Será possível que hoje assistamos a uma erosão definitiva da tolerância popular relativamente à versão modesta do regime semi-autoritário de Biya?
Estarão os camaroneses fartos de um sistema que lhes proporciona eleições multipartidárias, mas com pouca esperança de realmente mudarem os seus governantes?
Será que a crise sangrenta nas regiões de língua inglesa revelou os limites da abordagem cautelosa e distante do presidente?
Quando os protestos exigindo reformas eclodiram aqui pela primeira vez em 2016, Biya demorou a responder. Quando propôs uma mudança significativa e um diálogo nacional, a dinâmica da violência tinha-se acelerado, minando o espaço para um compromisso genuíno.
Entretanto, o seu estilo é tão claro que ele não consegue vender verdadeiramente a sua visão de desenvolvimento económico e social para os Camarões ou incutir um sentido de progresso em direcção a um objectivo.
Biya já estava ultrapassando os limites da tolerância popular com a sua decisão de concorrer ao sétimo mandato consecutivo em 2018.
Mas acabou por conseguir enfrentar a forte oposição de Maurice Kamto, líder do Movimento do Renascimento dos Camarões (CRM), e foi detido durante mais de oito meses quando Kamto contestou os resultados oficiais que lhe deram apenas 14% dos votos.
Mas desta vez a candidatura de Tchiroma mudou o clima e o sentido de possibilidade de uma forma que nenhum outro oponente tinha conseguido antes, pelo menos desde 1992; Até os resultados oficiais mostraram John Fru Ndi, da Frente Social Democrata (SDF), com 36% dos votos, logo atrás dos 40% de Biya.
E desta vez não é só porque Biya é sete anos mais velho e precisa de mais intervenção do que antes.
Ao mesmo tempo, ao contrário de Kamto, que lutou para ir muito além do seu eleitorado principal, Tchiroma, um muçulmano do Norte, atraiu o apoio de um amplo segmento da sociedade e das regiões dos Camarões, particularmente das duas regiões de língua inglesa.

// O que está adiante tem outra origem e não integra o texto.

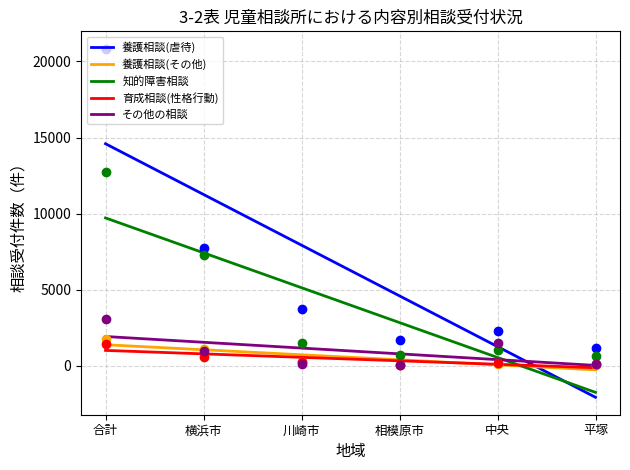

Which series has the widest spread of Y values?

養護相談(虐待)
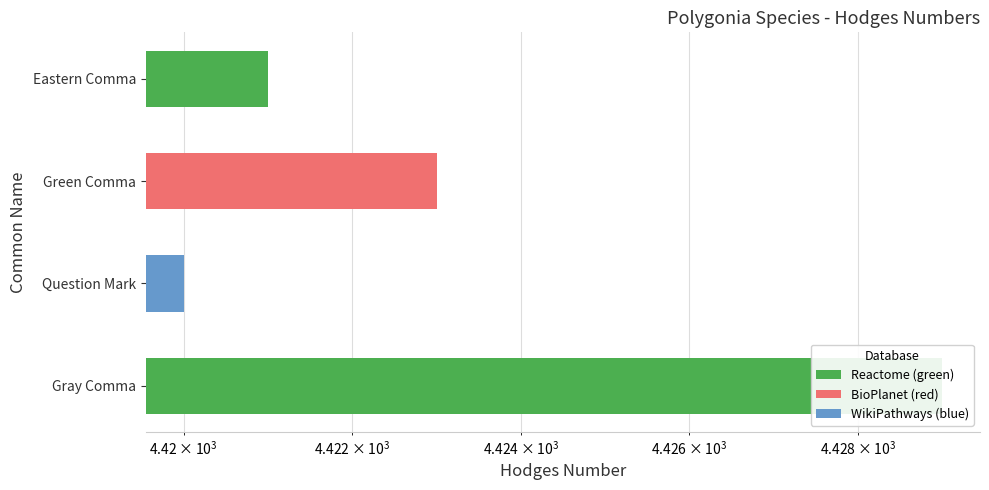

How many bars are there in total?

4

Este ex-preso político, que mais tarde se reconciliou com Biya e aceitou um cargo ministerial, teve a coragem de ir a Bamenda, a maior cidade de língua inglesa, e pedir desculpa pelo seu papel nas ações do governo.
E nos últimos dias, à medida que as tensões aumentavam face ao anúncio dos resultados, Tchiroma permaneceu astutamente na sua cidade natal, Garoua, no norte, onde multidões de jovens apoiantes se reuniram para se proteger do risco de prisão pelas forças de segurança.

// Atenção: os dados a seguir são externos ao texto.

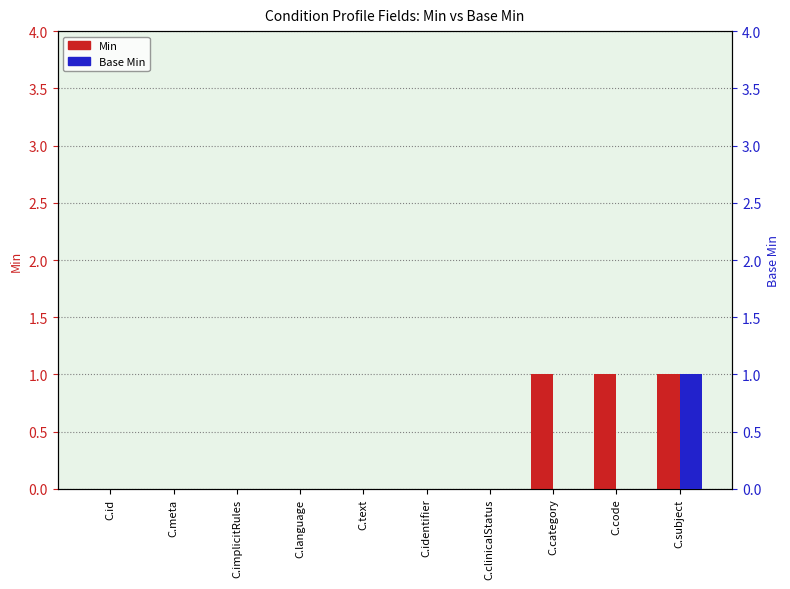

Where is Base Min nearest to the value 0?

C.id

Agora, depois de expectativas tão elevadas, há um intenso desapontamento e raiva entre os apoiantes da oposição face ao resultado oficial, por mais esperado que seja.

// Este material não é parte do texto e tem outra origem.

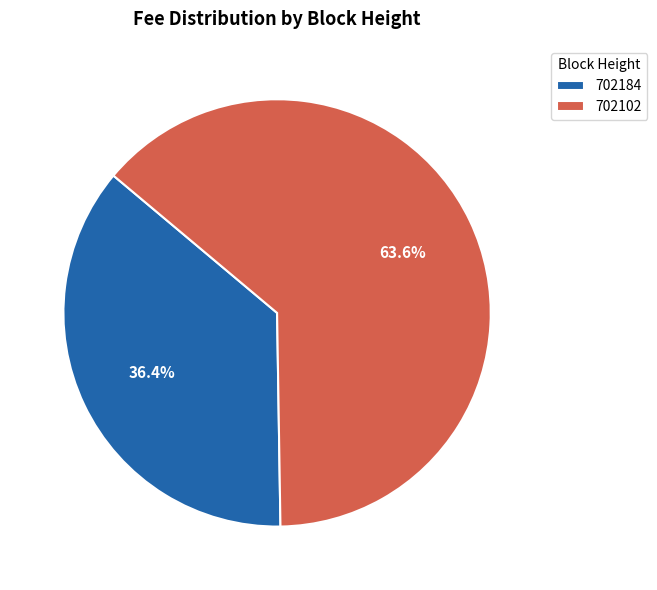

Which category has the smallest portion of the pie?

702184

Foi relatado que as forças de segurança atiraram em manifestantes na cidade portuária de Douala, no sul, o centro da economia. Também foi relatado que tiros foram disparados de Garoua.
Para os Camarões, a determinação de Biya em garantir um oitavo mandato presidencial envolveu riscos elevados e custos dolorosos.
Paul Melly é consultor do Programa África na Chatham House em Londres.